Starting from the 2nd Learning Cycle, the weights of the neural network starts updating, indicating its learning results while performing the next cycle of data collection.
Currently, only 5 rounds of Learning Cycle are designed. However, more rounds may be required as there's only one robot performing this learning task in this project.
A Learning Cycle comprises of a large number of Grip Cycles, collecting data to update the weights of the neural network (g). As mentioned above, a typical Learning Cycle starts from the 2nd until the last, which comprises of a standard structure as the following to be repeated the most times.
Learning Cycle m = 2~5:
- Grip Cycle n = 1 (start of this Learning Cycle 1)
- ...
- Grip Cycle n (end of last Grip Cycle n-1 = start of this Grip Cycle n)
- Shot 00 (without gripper, only the objects in tray)
- Move 00 (randomly move gripper into target workspace)
- Shot 01 (with gripper and objects in tray)
-
- CEMs 1 => Move 1 => Shot 1 (prepare to perform Pick)
- CEMs 2 => Move 2 => Shot 2 (prepare to perform Pick)
- ...
- CEMs x => Move x => Shot x (decides to perform Pick)
-
- Pick (close grip)
- Shot x1 (grasp moment record on Tray 1)
- Move (to Tray 2)
- Shot x2 (grasp success detection on Tray 1, objects in Tray 1 "-1")
- Drop (open grip)
- Shot x3 (grasp success detection on Tray 2, objects in Tray 2 "+1")

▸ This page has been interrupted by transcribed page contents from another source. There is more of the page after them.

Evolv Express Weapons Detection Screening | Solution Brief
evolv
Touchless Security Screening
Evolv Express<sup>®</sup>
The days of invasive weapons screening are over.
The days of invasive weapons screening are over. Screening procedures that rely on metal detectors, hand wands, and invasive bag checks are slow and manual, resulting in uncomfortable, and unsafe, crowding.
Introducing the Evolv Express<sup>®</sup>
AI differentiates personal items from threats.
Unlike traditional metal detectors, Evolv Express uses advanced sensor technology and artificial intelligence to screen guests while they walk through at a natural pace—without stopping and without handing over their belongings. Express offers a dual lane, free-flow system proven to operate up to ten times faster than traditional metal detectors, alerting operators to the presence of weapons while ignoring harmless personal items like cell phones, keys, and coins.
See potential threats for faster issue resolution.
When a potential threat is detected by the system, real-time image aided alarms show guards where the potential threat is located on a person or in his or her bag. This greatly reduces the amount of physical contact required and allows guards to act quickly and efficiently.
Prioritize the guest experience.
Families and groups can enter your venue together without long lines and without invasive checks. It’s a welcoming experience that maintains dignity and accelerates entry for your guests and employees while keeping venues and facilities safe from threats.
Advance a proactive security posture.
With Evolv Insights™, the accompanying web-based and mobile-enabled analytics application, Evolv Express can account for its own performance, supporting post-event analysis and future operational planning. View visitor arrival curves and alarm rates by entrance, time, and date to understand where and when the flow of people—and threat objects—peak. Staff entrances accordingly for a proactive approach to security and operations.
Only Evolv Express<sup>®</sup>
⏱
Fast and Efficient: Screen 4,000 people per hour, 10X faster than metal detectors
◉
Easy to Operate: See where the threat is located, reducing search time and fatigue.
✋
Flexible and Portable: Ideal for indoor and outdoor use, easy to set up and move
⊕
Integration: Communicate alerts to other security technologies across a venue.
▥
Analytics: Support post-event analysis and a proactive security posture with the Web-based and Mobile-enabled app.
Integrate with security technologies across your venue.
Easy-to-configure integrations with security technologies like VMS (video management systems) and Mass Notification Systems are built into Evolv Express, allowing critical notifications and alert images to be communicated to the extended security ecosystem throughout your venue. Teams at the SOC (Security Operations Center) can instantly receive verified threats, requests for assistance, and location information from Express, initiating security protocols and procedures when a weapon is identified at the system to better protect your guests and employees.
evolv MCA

- Grip Cycle n+1 (end of this Grip Cycle n = start of next Grip Cycle n+1)
- ...
- Grip End (end of this Learning Cycle 1 = start of next Learning Cycle 2)
Each Grip Cycle (n) consists of certain Integrated Task Flows (ITFs), including ITF-SoMo, ITF-CEMs, and ITF-Pick. Each ITF shall be integrated into a script of commands to be called and executed.
-
ITF-SoMo: Shot 00 => Move 00 => Shot 01
- input: null
- processed: v_n_0
- output: I_n_00, I_n_01
- This ITF aims at initiate the pick-and-place process with the initial two pictures without and with the gripper. It takes an initial picture with Shot 00 (I_n_00) of the target tray (without gripper), following the motor command (v_n_0) that moves the gripper into a fixed coordinate inside the workspace of the tray waiting to start the pick-and-place task, and take another initial picture with Shot 01 (I_n_01) with gripper inside.
-
ITF-Serv: CEMs => Move x => Shot x (repeat up to 10 times in a Grasp Cycle since start)
- input: I_n_x-1 (if x = 1, then I_n_x-1 = I_n_01), g_m
- processed: p_n_x
- output: close (if p_n_x > 90%), v_n_x (="raise") (if p_n_x <= 50%), or v_n_x (if 90% >= p_n_x > 50%), I_n_x
- This ITF aims at applying the network based on the given input and decide (p_n) whether a successful grasp can be performed. p_n refers to the ratio between the calculated grasp success possibility at the current waypoint (g_m(I_n_x_1,close)) and that of at a new waypoint (g_m(I_n_x-1,v_n_x)).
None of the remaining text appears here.